[TEXT PASSAGE — start]
Young racing fans who want to go fast like their favorite NASCAR drivers now have a chance to do just that with the Junior Ride-Along offered by the Richard Petty Experience.
Kids ages 6 to 13 who are at least 48 inches tall can ride shotgun with a professional driver in a stock car that goes up to 140 mph and is equipped with a child-size racing seat and a five-point harness.
In Florida, they have two regular track options: the 1-mile three-turn Walt Disney World Speedway with banking of up to 10 degrees, or the 2.5-mile tri-oval Daytona International Speedway with banking of up to 31 degrees.
"They're two different experiences," Petty Experience operations manager Gary Terry said. "The Daytona track is a fast track with more banking, where the Disney track is smaller with more G force because of tighter turns."
The Disney track recently added another feature. Fans of the Cars movies can ride in race cars that look like characters from the film: Sage VandDerSpin (No. 80) or Aiken Axler (28). (Don't worry, parents, the driver and rider can still see through the vinyl-covered windshield.)
[TEXT PASSAGE — finish]
[DATA UNDER STUDY — start]
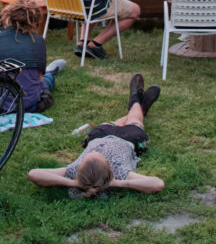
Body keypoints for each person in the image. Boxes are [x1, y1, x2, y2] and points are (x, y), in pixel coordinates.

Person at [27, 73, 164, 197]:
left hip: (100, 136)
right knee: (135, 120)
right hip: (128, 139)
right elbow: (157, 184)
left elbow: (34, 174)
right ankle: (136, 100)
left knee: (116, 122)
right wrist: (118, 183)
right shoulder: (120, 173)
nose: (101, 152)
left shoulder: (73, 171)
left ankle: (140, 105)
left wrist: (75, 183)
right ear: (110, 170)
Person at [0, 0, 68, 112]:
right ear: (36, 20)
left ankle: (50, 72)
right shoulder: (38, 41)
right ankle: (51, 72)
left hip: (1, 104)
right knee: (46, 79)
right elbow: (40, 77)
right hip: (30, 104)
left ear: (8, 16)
[DATA UNDER STUDY — finish]
[DATA UNDER STUDY — start]
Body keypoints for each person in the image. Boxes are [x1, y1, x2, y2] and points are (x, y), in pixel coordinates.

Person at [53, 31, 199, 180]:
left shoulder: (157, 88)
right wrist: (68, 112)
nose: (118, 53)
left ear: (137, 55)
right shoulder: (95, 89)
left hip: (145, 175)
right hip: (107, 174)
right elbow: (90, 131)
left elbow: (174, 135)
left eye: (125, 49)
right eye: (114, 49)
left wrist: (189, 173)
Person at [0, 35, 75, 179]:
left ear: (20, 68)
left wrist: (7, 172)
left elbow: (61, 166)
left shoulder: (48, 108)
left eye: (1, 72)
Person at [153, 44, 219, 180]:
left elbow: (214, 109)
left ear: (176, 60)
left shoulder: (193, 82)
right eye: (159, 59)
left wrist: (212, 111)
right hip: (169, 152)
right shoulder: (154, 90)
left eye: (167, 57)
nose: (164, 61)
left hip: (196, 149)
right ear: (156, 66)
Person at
[DATA UNDER STUDY — finish]
[DATA UNDER STUDY — start]
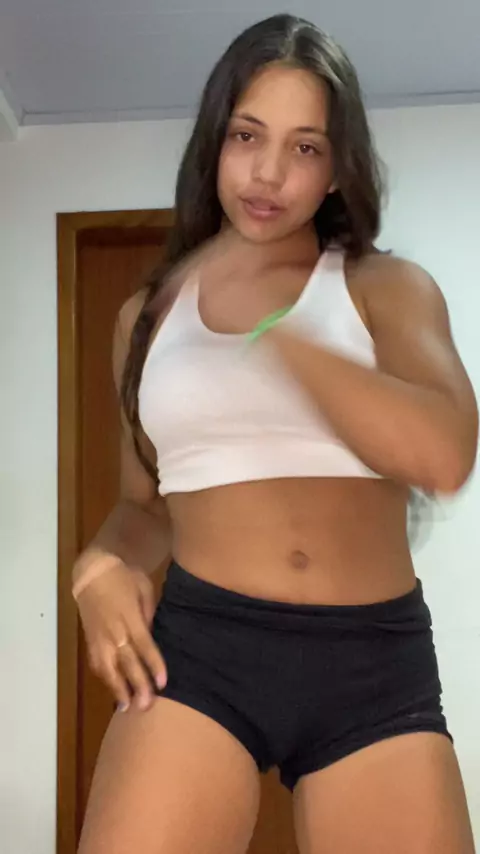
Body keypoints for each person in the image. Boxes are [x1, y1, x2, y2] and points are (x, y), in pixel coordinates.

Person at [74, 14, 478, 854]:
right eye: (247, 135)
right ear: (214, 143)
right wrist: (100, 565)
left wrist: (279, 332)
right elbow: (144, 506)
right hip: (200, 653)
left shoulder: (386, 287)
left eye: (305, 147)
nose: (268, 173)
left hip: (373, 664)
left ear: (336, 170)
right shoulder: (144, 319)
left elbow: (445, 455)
[DATA UNDER STUDY — finish]
> [WHAT YOU WILL DO]:
a - Summarize the Junior Ride-Along text in two sentences.
b - Proceed with the Junior Ride-Along text, picking up after its final sentence.

> [TASK-BY-TASK ANSWERS]:
a - The Richard Petty Experience offers a Junior Ride-Along in which kids ages 6 to 13 who are at least 48 inches tall ride with a professional driver in a stock car that reaches up to 140 mph and has a child-size racing seat and a five-point harness. In Florida, riders can choose the smaller Walt Disney World Speedway, which has tighter turns and more G force, or the faster and more steeply banked Daytona International Speedway, and the Disney track now also offers race cars that look like characters from the Cars movies.

b -
Going to the NASCAR races this weekend at Daytona? Ride-alongs for adults and kids will be available on race days.
For our review, we chose the hallowed grounds of Daytona Speedway, with test rider, Isaak, 10, a former quarter midget racer and my son. Petty Experience provided the racing suit, head sock, helmet and a Hans neck protection device. Riders must wear closed-toe shoes.
At Daytona, the staging area is under a tent with just a small fan, so in the heat of the summer, the temperatures were brutal. (Water and sodas are for sale at the check-in trailer.)
After buckling into the car, a quick introduction, and a few instructions, the driver cranked up the car with a roar, and took it down pit road and onto the track with a quick acceleration to top speed.
"The wall looks really close to the car, especially since you're sitting on the right side," Isaak said. The car actually drove a few feet from the wall.
"The ride is pretty smooth, and it feels like you're going fast in a car on the interstate," he said, "until you hit the high banking, and it's like going sideways on a roller coaster." At speeds of up to 140 mph (which Isaak hit), kids will feel gravitational force of up to 2G. (In comparison, NASCAR drivers experience up to 4 or 5 Gs.)
But not every child may be a speedster. "We've gone as slow as 45 miles per hour to make sure the kids don't cry," said Terry. The ride is tailored to the child — his or her height and comfort level, he said.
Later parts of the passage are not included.